Fernando Segovia informou que irá responder aos questionamentos do ministro Barroso, do STF, na quarta-feira (14). | Foto: José Cruz/Agência Brasil



Brasília - O ministro da Secretaria de Governo, Carlos Marun, divulgou vídeo neste domingo (11) no qual faz uma defesa do diretor-geral da Polícia Federal, Fernando Segovia. Segundo o ministro, o delegado tem o "dever de observar inquéritos de grande repercussão, até para que a PF não seja utilizada como instrumento de guerra política".

A declaração ocorre após o diretor-geral da PF afirmar, em entrevista à agência de notícias Reuters, que as investigações não encontraram provas de irregularidades envolvendo o presidente Michel Temer no chamado decreto dos portos. Na entrevista, ele deixa a entender que a corporação vai recomendar o arquivamento do inquérito aberto contra o emedebista no Supremo Tribunal Federal (STF).
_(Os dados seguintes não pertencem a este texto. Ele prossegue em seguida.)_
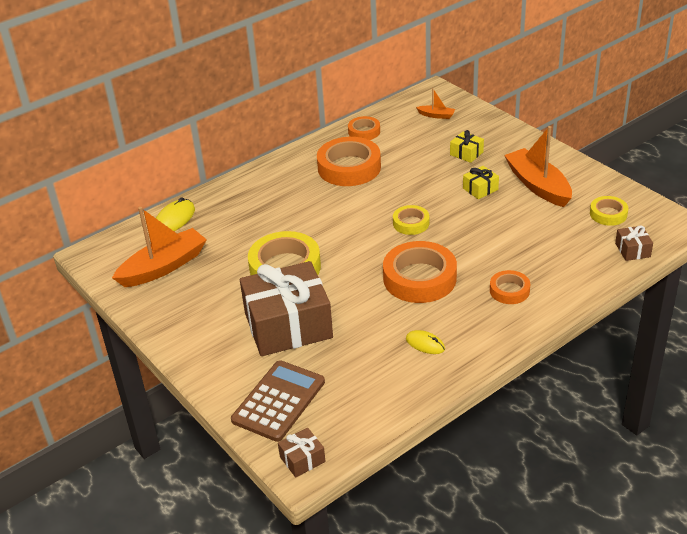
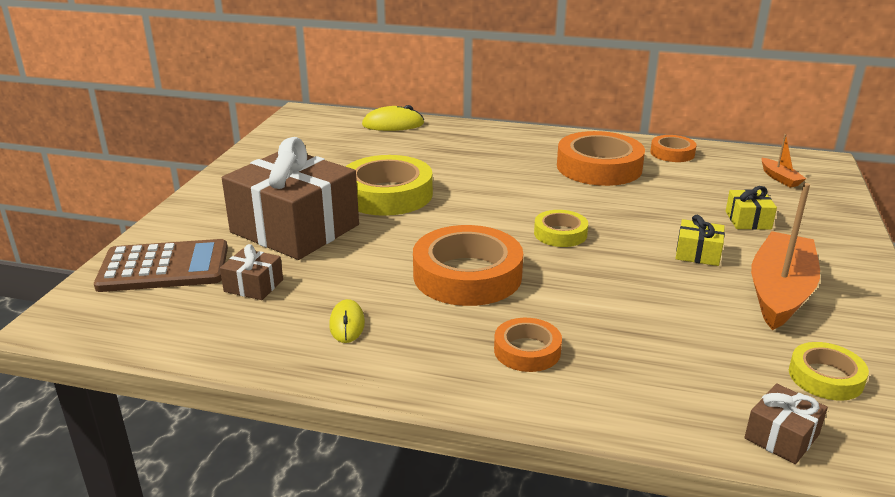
camera: 50 degrees right, 10 degrees down
orange boat [112,207,207,287] -> none
brown gift [278,428,325,478] -> brown gift moved to [220,244,283,300]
As declarações causaram mal-estar entre delegados da PF e levaram o ministro do Supremo Luis Roberto Barroso a cobrar explicações de Segovia. Na intimação dada na manhã de sábado (10), Barroso sugere que, ao comentar um inquérito em andamento, o diretor-geral da PF pode ter cometido infração administrativa ou até mesmo penal.

Marun, porém, diz estranhar a "celeuma" em torno das declarações. "Já assisti dezenas, talvez até centenas de entrevistas de delegados, de promotores a respeito de inquéritos em andamento. Por isso até estranho essa celeuma que se estabelece no momento em que o diretor-geral da Polícia Federal verbaliza o óbvio: que num inquérito aonde não existem provas, não existem indícios, que não existe sequer a materialização do ato ilícito, tenha a tendência de ser arquivado", afirma o ministro no vídeo.

MATÉRIA REEDITADA

A agência de notícias Reuters reeditou a matéria da entrevista exclusiva com o diretor-geral da Polícia Federal, Fernando Segovia. O texto original, publicado na noite de sexta-feira (9), dizia que Segovia tinha afirmado que a tendência era de arquivamento pela PF da investigação envolvendo o presidente Michel Temer sobre o Decreto dos Portos.

Na alteração do conteúdo, a Reuters trocou o verbo "afirmar" por "indicar" ao qualificar as declarações de Segovia. No início do texto reeditado, a agência faz a seguinte ressalva aos leitores: "Esclarece que Segovia disse que até o momento não há indício de crime no caso, indicando, em vez de afirmando, que a tendência é que a PF arquive o caso".

Também no sábado, entidades de classe se manifestaram, por meio de nota à imprensa, sobre as declarações de Segovia. A Associação Nacional dos Delegados de Polícia Federal (ADPF) disse que nenhum dirigente deve se manifestar sobre investigações em andamento. A Associação Nacional dos Peritos Criminais Federais (APCF) afirmou que é "sempre temerário que a direção-geral emita opiniões pessoais sobre investigações nas quais não está diretamente envolvida". Já o presidente da OAB Nacional, Claudio Lamachia, afirmou não ser "apropriado" que o diretor-geral da PF "dê opiniões a respeito de investigações em curso".

Em nota divulgada sábado, Segovia negou ter dito que iria arquivar o inquérito. "Afirmo que em momento algum disse à imprensa que o inquérito será arquivado. Afirmei inclusive que o inquérito é conduzido pela equipe de policiais do GInqE com toda autonomia e isenção, sem interferência da Direção Geral", afirmou o diretor-geral da PF, na nota, informando que só irá responder aos questionamentos do ministro Barroso, do STF, na quarta-feira (14).